Estamos habituados a decir que el Perú vive serios problemas de representación política, pero estamos llegando, a mi juicio, a una encrucijada en la que se juega buena parte de nuestra viabilidad democrática. Se trata de lo que podríamos llamar el conflicto entre el mundo informal y el Perú “oficial”.
El maestro José Matos Mar era un entusiasta de lo que llamó “desborde popular” (1984): el Perú oficial fue incapaz de generar oportunidades de desarrollo en todo el territorio, lo que generó grandes olas migratorias. Y en las ciudades, el Estado tampoco fue capaz de resolver problemas básicos de vivienda, acceso a servicios o creación de empleos; fueron los propios migrantes los que los resolvieron. Matos era un entusiasta, veía en estas prácticas herencias andinas de organización y acción colectiva, basadas en principios de reciprocidad y solidaridad, y hasta el germen del socialismo. La expectativa de Matos podía despertar cierta simpatía porque en la década de los 80 el mundo informal parecía tener una suerte de relación simbiótica mutuamente benéfica con el Estado: aquel solucionaba los problemas que este era incapaz de atender, y el Estado toleraba la violación de las normas.
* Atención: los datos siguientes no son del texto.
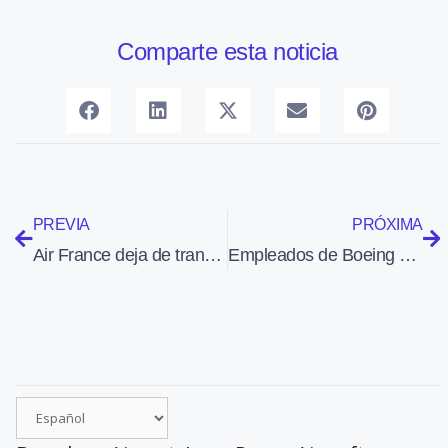
Comparte esta noticia
PREVIA
PRÓXIMA
Air France deja de transportar monos para los laboratorios de experimentación
Empleados de Boeing ofrecen su visión de la innovación en el sector aeroespacial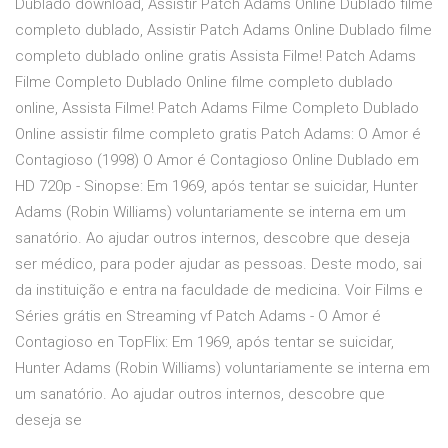
Dublado download, Assistir Patch Adams Online Dublado filme
completo dublado, Assistir Patch Adams Online Dublado filme
completo dublado online gratis Assista Filme! Patch Adams
Filme Completo Dublado Online filme completo dublado
online, Assista Filme! Patch Adams Filme Completo Dublado
Online assistir filme completo gratis Patch Adams: O Amor é
Contagioso (1998) O Amor é Contagioso Online Dublado em
HD 720p - Sinopse: Em 1969, após tentar se suicidar, Hunter
Adams (Robin Williams) voluntariamente se interna em um
sanatório. Ao ajudar outros internos, descobre que deseja
ser médico, para poder ajudar as pessoas. Deste modo, sai
da instituição e entra na faculdade de medicina. Voir Films e
Séries grátis en Streaming vf Patch Adams - O Amor é
Contagioso en TopFlix: Em 1969, após tentar se suicidar,
Hunter Adams (Robin Williams) voluntariamente se interna em
um sanatório. Ao ajudar outros internos, descobre que
deseja se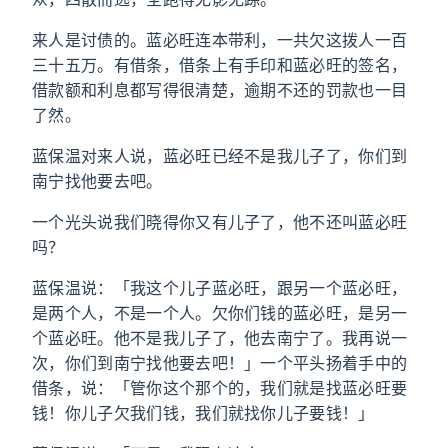
来人是讨债的。蓝必旺连本带利，一共欠这拨人一百
三十五万。有借条，借条上有手印和蓝必旺的签名，
借款额和利息都写得很清楚，逾期不还的罚款也一目
了然。
蓝保温对来人说，蓝必旺已经不是我儿子了，你们到
南宁找他要去吧。
一个光头说我们晓得你又有儿子了，他不还叫蓝必旺
吗？
蓝保温说：「我这个儿子蓝必旺，跟另一个蓝必旺，
是两个人，不是一个人。欠你们钱的蓝必旺，是另一
个蓝必旺。他不是我儿子了，他去南宁了。我再说一
次，你们到南宁找他要去吧！」一个平头扬着手中的
借条，说：「管你这个那个的，我们就是找蓝必旺要
钱！你儿子欠我们钱，我们就找你儿子要钱！」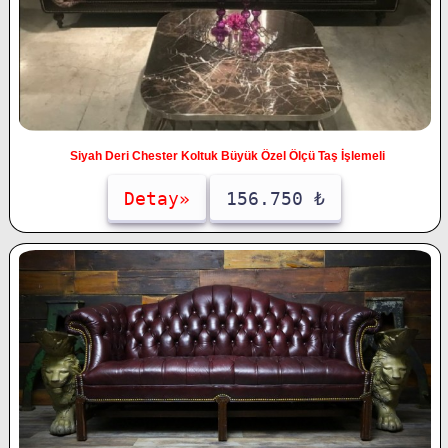
Siyah Deri Chester Koltuk Büyük Özel Ölçü Taş İşlemeli
Detay»
156.750 ₺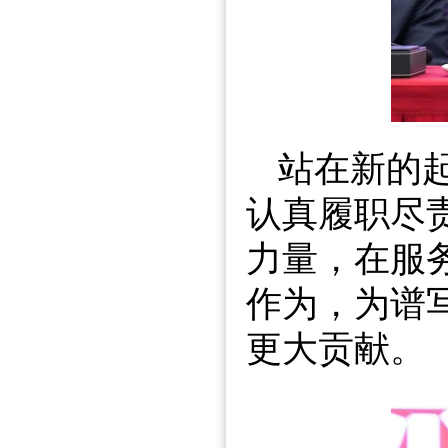
站在新的
认真履职尽
力量，在服
作为，为谱
更大贡献。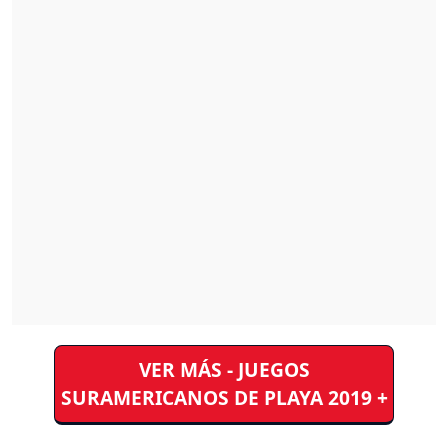
VER MÁS - JUEGOS
SURAMERICANOS DE PLAYA 2019 +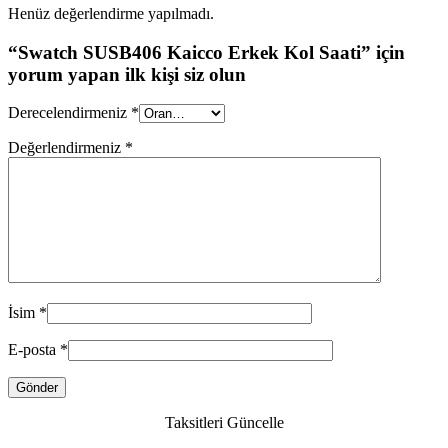
Henüz değerlendirme yapılmadı.
“Swatch SUSB406 Kaicco Erkek Kol Saati” için
yorum yapan ilk kişi siz olun
Derecelendirmeniz
*
Değerlendirmeniz
*
İsim
*
E-posta
*
Taksitleri Güncelle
Matos aspiraba a construir una nueva legitimidad institucional desde las prácticas de los informales.
A finales de la década de los 80, el Perú oficial colapsó. Con las reformas neoliberales de la década de los 90, redefinió sus fronteras, se achicó y logró alguna mejora en eficiencia en áreas críticas para la estabilidad del conjunto, pero abandonó áreas fundamentales para la vida cotidiana de los ciudadanos: la liberalización del transporte público, la expansión de la educación básica privada, la creación de universidades privadas con fines de lucro prácticamente sin regulaciones. Más todavía, podría decirse que el Estado prácticamente abandonó la educación y la salud pública, de modo que a su interior se desarrollaron todo tipo de prácticas informales que permitieron su subsistencia, a expensas de la calidad de los servicios.
Digamos que en la relación simbiótica el mundo informal se volvió mucho más grande y empezó a asumir una relación parasitaria, debilitando seriamente áreas en las que el Estado debía imponerse. Poco a poco el promisorio mundo informal empezó a revelar otra cara: la de poderosos grupos de interés y de mafias interesadas en mantener los arreglos informales. A pesar de ello, zonas estratégicas del Estado y el control político seguían en manos del Perú oficial. El fujimorismo desarrolló una red de clientelismo y control que le permitió gobernar. Una vez caído el fujimorismo, la tarea fue recuperar la institucionalidad estatal, algo que lamentablemente no se cumplió. Con todo, en los primeros 15 o 20 años del nuevo siglo logramos un importante crecimiento económico y avanzar en inclusión social e, incluso, iniciar ciertas reformas desde un Estado que requería imponer un mínimo de orden en el mundo informal: la reforma de la educación básica y universitaria, la reforma del transporte, algo de reformas políticas. Y hasta no hace mucho, a pesar de lo débiles que eran los partidos y de que poco a poco el sistema político se fue llenando de aventureros, pragmáticos y defensores de intereses personales y de grupos, ciertos líderes reconocidos y respetados tenían cierta capacidad para disciplinar a sus cuadros e imponer una mínima línea política. Pero desde el 2016 la fragmentación es mayor, la capacidad de las dirigencias partidarias de controlar lo que sucede dentro de sus organizaciones es mínima, el oportunismo más abierto y, además, partidos de los que se esperaría conductas más institucionalistas han terminado sucumbiendo a prácticas populistas. Y las cosas han empeorado sustantivamente con la pandemia. Hoy vemos cómo en el Congreso la defensa de intereses contrarios a reformas fundamentales para el país recibe apoyos mayoritarios que cruzan todas las bancadas. Más allá de la confrontación entre izquierda y derecha, esta es otra tanto o más importante en la que se juega la viabilidad de largo plazo de la democracia.